I hate the moon - I am afraid of it - for when it shines on certain
scenes
familiar and loved it sometimes makes them unfamiliar and hideous.
It was in the spectral summer when the moon shone down on the old garden
where I wandered; the spectral summer of narcotic flowers and humid seas
of
foliage that bring wild and many-coloured dreams. And as I walked by the
shallow crystal stream I saw unwonted ripples tipped with yellow light,
as if those placid waters were drawn on in resistless currents to
strange oceans that are not in the world. Silent and sparkling, bright
and baleful, those moon-cursed waters hurried I knew not whither; whilst
from the embowered banks white lotos-blossoms fluttered one by one in
the opiate night-wind and dropped despairingly into the stream, swirling
away horribly under the arched, carven bridge, and staring back with the
sinister resignation of calm, dead faces.

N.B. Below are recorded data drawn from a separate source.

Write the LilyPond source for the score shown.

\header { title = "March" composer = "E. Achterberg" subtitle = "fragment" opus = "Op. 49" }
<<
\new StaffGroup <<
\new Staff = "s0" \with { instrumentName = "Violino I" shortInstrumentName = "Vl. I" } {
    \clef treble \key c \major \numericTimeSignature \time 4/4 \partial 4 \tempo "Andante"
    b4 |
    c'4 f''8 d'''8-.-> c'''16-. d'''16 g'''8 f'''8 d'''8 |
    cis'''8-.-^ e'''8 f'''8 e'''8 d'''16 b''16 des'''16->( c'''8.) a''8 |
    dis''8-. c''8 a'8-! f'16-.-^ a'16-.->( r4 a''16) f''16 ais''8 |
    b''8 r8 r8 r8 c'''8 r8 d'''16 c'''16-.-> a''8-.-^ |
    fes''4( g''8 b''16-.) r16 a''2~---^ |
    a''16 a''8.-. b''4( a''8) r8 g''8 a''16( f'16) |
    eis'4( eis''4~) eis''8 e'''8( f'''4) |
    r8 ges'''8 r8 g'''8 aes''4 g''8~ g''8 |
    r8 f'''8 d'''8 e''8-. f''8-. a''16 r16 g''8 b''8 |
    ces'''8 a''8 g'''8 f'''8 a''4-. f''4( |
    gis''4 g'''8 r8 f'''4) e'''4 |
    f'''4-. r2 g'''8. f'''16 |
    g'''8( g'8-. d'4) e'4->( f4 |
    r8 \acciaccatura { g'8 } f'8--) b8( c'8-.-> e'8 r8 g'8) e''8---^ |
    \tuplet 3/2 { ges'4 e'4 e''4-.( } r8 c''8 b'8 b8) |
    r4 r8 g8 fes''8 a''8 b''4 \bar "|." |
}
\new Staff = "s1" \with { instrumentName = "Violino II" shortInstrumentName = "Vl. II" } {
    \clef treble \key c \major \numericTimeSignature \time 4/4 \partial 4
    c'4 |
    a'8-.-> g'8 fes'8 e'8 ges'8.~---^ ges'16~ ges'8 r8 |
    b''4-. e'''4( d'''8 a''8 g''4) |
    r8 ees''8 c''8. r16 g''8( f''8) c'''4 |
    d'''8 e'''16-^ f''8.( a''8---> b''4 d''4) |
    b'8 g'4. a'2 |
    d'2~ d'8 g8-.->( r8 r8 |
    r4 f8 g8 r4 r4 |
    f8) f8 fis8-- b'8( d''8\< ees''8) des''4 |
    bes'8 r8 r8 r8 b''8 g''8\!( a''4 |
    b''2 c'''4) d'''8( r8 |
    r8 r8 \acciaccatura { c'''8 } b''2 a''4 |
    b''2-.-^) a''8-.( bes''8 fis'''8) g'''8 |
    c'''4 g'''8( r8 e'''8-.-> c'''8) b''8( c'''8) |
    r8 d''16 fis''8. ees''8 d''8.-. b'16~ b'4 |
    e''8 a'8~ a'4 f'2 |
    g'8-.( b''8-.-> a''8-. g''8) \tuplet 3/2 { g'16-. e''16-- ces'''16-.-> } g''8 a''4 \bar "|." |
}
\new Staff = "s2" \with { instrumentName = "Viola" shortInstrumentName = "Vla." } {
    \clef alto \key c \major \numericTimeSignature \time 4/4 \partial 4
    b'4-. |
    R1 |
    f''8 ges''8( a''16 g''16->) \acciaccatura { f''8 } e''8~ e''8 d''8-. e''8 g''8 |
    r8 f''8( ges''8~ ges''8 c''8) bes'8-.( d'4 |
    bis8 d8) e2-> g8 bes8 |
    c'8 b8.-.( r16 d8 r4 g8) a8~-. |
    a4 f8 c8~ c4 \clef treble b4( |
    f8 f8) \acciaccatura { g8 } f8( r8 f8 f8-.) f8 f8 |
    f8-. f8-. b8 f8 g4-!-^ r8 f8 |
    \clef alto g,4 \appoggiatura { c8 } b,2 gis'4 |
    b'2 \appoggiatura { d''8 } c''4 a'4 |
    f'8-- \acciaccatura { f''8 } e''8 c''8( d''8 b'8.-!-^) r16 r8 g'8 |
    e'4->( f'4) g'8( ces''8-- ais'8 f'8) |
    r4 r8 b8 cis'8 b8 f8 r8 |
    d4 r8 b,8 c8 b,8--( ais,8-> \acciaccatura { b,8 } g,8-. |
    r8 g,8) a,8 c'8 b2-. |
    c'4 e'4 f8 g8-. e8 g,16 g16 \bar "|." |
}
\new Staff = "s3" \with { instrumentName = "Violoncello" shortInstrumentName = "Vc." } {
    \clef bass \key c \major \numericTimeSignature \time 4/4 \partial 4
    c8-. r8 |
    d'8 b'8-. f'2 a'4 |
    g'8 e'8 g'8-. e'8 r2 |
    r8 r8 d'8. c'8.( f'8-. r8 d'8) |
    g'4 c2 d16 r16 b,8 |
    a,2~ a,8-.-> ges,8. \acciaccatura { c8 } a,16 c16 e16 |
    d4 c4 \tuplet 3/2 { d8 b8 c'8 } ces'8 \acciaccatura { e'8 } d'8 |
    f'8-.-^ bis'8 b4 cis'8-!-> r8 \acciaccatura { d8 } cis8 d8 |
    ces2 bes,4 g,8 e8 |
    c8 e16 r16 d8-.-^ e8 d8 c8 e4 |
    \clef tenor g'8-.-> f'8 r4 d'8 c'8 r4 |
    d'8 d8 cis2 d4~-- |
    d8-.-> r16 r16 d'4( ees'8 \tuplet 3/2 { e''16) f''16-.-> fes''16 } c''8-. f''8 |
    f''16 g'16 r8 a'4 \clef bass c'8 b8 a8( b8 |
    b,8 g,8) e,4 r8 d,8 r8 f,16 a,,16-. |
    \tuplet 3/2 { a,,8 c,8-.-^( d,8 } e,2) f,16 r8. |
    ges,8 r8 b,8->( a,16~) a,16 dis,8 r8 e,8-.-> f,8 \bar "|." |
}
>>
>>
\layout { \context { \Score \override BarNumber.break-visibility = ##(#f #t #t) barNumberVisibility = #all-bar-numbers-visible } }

And as I ran along the shore, crushing sleeping flowers with heedless
feet
and maddened ever by the fear of unknown things and the lure of the dead
faces, I saw that the garden had no end under that moon; for where by
day the walls were, there stretched now only new vistas of trees and
paths, flowers and
shrubs, stone idols and pagodas, and bendings of the yellow-litten
stream past
grassy banks and under grotesque bridges of marble. And the lips of the
dead
lotos-faces whispered sadly, and bade me follow, nor did I cease my
steps till
the stream became a river, and joined amidst marshes of swaying reeds
and
beaches of gleaming sand the shore of a vast and nameless sea.
Upon that sea the hateful moon shone, and over its unvocal waves weird
perfumes breeded. And as I saw therein the lotos-faces vanish, I longed
for nets that I might capture them and learn from them the secrets which
the moon had brought upon the night. But when that moon went over to the
west and the still tide ebbed from the sullen shore, I saw in that light
old spires that the waves almost uncovered, and white columns gay with
festoons of green seaweed. And knowing that to this sunken place all the
dead had come, I trembled and did not wish again to speak with the lotos-faces.
Yet when I saw afar out in the sea a black condor descend from the sky
to
seek rest on a vast reef, I would fain have questioned him, and asked
him of
those whom I had known when they were alive. This I would have asked him
had he not been so far away, but he was very far, and could not be seen
at all when he drew nigh that gigantic reef.
So I watched the tide go out under that sinking moon, and saw gleaming
the
spires, the towers, and the roofs of that dead, dripping city. And as I
watched,
my nostrils tried to close against the perfume-conquering stench of the
world's
dead; for truly, in this unplaced and forgotten spot had all the flesh
of the
churchyards gathered for puffy sea-worms to gnaw and glut upon.
Over these horrors the evil moon now hung very low, but the puffy worms
of
the sea need no moon to feed by. And as I watched the ripples that told
of the
writhing of worms beneath, I felt a new chill from afar out whither the
condor
had flown, as if my flesh had caught a horror before my eyes had seen
it.
Nor had my flesh trembled without cause, for when I raised my eyes I saw
that the waters had ebbed very low, shewing much of the vast reef whose
rim I
had seen before. And when I saw that the reef was but the black basalt
crown of a shocking eikon whose monstrous forehead now shown in the dim
moonlight and whose vile hooves must paw the hellish ooze miles below, I
shrieked and shrieked lest the hidden face rise above the waters, and
lest the hidden eyes look at me after the slinking away of that leering
and treacherous yellow moon.
And to escape this relentless thing I plunged gladly and unhesitantly
into
the stinking shallows where amidst weedy walls and sunken streets fat
sea-worms feast upon the world's dead.